The apricots, rosé, and sherry come from California, but just about everything else is locally sourced, and almost all the ingredients are organic. The monastery bottled 1,200 bottles in 2008, but only 800 in 2009 due to decreased demand in the recession. Brother Victor-Antoine hopes to be back up around 2,000 this year as the economic climate improves. Every summer, the monastery holds its annual vinegar festival on the weekend following the July 11 feast of Saint Benedict. This year it will take place July 17 and 18, and will include other local producers and retailers whom Brother Victor-Antione has invited to participate.

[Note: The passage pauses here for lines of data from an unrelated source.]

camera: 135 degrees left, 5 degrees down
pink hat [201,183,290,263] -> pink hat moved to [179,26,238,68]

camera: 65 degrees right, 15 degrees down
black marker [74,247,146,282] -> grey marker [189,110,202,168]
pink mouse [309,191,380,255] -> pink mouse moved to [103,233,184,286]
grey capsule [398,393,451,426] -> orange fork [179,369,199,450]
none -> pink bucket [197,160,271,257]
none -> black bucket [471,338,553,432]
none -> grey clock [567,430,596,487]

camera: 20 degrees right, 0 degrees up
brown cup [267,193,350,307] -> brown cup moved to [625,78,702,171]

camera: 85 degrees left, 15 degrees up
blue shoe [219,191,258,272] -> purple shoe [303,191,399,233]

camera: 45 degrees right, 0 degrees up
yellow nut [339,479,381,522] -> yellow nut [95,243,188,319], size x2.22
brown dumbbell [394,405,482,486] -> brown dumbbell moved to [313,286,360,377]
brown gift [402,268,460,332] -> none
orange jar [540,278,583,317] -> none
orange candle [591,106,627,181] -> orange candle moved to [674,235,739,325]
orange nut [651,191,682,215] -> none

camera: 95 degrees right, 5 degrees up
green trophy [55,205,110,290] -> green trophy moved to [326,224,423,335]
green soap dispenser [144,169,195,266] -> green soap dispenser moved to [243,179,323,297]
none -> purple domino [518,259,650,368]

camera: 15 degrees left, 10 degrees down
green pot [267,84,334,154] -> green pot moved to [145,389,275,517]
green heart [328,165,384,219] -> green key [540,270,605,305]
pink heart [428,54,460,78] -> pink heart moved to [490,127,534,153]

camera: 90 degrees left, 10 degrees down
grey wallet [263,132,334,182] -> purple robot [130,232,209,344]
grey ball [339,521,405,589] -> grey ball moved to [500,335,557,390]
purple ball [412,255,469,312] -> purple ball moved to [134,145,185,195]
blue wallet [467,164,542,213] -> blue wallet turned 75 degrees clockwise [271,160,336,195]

Ann Shershin, a self-described “friend of the monastery,” volunteers once a week and helps organize the festival. “It’s educational and fun, and it gives people a chance to learn about and taste the vinegars,” Shershin says, remembering, “one year, a couple came all the way from Atlanta and bought some of everything.” The monastery also holds a Christmas fair in December.


In addition to a number of spiritual texts, Brother Victor-Antoine has written six vegetarian cookbooks, with a new one—The Pure Joy of Monastery Cooking—coming out this fall from Countryman Press in Vermont. He has an obvious love of food, and displays the sort of deceptively casual mastery that separates a chef from a cook. Though he’s lived here for much of his life, Brother Victor’s culinary roots are evident in all that he does. His cookbooks are heavily French-influenced, and he also makes and sells some classic condiments from his home region of Southern France: tapenade, eggplant “caviar,” pesto, and poivronnade (a paste of red peppers and garlic). From his traditional cross-shaped herb garden, with brick paths, a low wooden fence, and an appealingly haphazard planting of 50 or so varieties, he picks, dries, and blends a mixture that is also for sale in the monastery’s small shop along with his jams, chutneys, herbal teas, and books, as well as a variety of handmade nativity scenes from around the world.

Robert Mullooly is an assistant professor at the Culinary Institute and chef-instructor at the CIA’s St. Andrew’s Café, which focuses on local ingredients. “I just think they’re fantastic,” Mullooly says of the  vinegars. “They have good acid, but a subtle sweetness at the same time.” He’s using the cider vinegar in chutneys and smoked ketchup, and the sherry vinegar on salads. Of the sherry, he says, “I’ve never tasted anything like it before. It’s so obvious that it’s natural and not processed in any way.” François Bizalion owns Bizalion’s Fine Food in Great Barrington, Massachusetts, where he sells Brother Victor-Antoine’s vinegars. (He will also be at the vinegar festival, selling some of the small-production European olive oils that his store specializes in). “The monastery vinegar has a distinctive taste; it is not overly acidic, so one can discern the wine or the apple at the source. When on the palate, you can taste the mild sugar of the fruit and its distinct aroma. It also has a cooling effect, a freshness that cannot be matched by commercial products.”